There are now sufficient high-quality Y-chromosome data available (especially Poznik et al. [58]) to be able to draw clear conclusions about the timing and direction of dispersal of R1a (Fig. 5). The indigenous South Asian subclades are too young to signal Early Neolithic dispersals from Iran, and strongly support Bronze Age incursions from Central Asia. The derived R1a-Z93 and the further derived R1a-Z94 subclades harbour the bulk of Central and South Asian R1a lineages [55, 58], as well as including some Russian and European lineages, and have been variously dated to 5.6 [4.0;7.3] ka [55], 4.5-5.3 ka with expansions ~4.0-4.5 ka [58], or 4.7 [4.0;5.5] ka (Yfull tree v4.10 [54]). The South Asian R1a-L657, dated to ~4.2 ka [3.3;5.1] (Yfull tree v4.10 [54]]), is the largest (in the 1KG dataset) of several closely related subclades within R1a-Z94 of very similar time depth. Moreover, not only has R1a been found in all Sintashta and Sintashta-derived Andronovo and Srubnaya remains analysed to date at the genome-wide level (nine in total) [76, 77], and been previously identified in a majority of Andronovo (2/3) and post-Andronovo Iron Age (Tagar and Tachtyk: 6/6) male samples from southern central Siberia tested using microsatellite analysis [101], it has also been identified in other remains across Europe and Central Asia ranging from the Mesolithic up until the Iron Age (Fig. 5).

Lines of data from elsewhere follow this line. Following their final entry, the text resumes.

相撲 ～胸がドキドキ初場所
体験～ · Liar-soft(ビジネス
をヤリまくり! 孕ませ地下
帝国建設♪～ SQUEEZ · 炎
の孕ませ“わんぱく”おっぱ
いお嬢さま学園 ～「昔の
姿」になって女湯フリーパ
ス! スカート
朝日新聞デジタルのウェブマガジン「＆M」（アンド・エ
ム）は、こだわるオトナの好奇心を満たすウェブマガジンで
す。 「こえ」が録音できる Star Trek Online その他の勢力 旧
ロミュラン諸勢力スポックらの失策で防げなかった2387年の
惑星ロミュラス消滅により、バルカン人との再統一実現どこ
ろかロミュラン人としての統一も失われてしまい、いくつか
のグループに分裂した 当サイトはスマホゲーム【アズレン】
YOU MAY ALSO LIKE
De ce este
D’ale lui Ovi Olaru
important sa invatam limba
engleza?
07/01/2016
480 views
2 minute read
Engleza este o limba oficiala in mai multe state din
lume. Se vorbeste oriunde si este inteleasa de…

The other major member of haplogroup R in South Asia, R2, shows a strikingly different pattern. It also has deep non-Subcontinental branches, nesting a South Asian specific subclade. But the deep lineages are mainly seen in the eastern part of the Near East, rather than Central Asia or eastern Europe, and the Subcontinental specific subclade is older, dating to ~8 ka [55].

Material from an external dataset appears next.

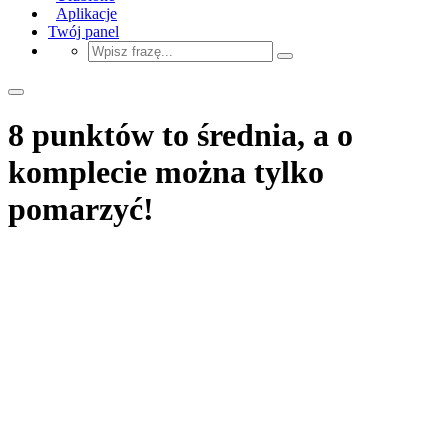
Aplikacje
Twój panel
8 punktów to średnia, a o
komplecie można tylko
pomarzyć!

Altogether, therefore, the recently refined Y-chromosome tree strongly suggests that R1a is indeed a highly plausible marker for the long-contested Bronze Age spread of Indo-Aryan speakers into South Asia, although dated aDNA evidence will be needed for a precise estimate of its arrival in various parts of the Subcontinent. aDNA will also be needed to test the hypothesis that there were several streams of Indo-Aryan immigration (each with a different pantheon), for example with the earliest arriving ~3.4 ka and those following the Rigveda several centuries later [12]. Although they are closely related, suggesting they likely spread from a single Central Asian source pool, there do seem to be at least three and probably more R1a founder clades within the Subcontinent [58], consistent with multiple waves of arrival. Genomic Y-chromosome phylogeography is in its infancy compared to mito-genome analysis so it is of course likely that the picture will evolve with sequencing of further South Asian Y-chromosomes, but the picture is already sufficiently clear that we do not expect it to change drastically.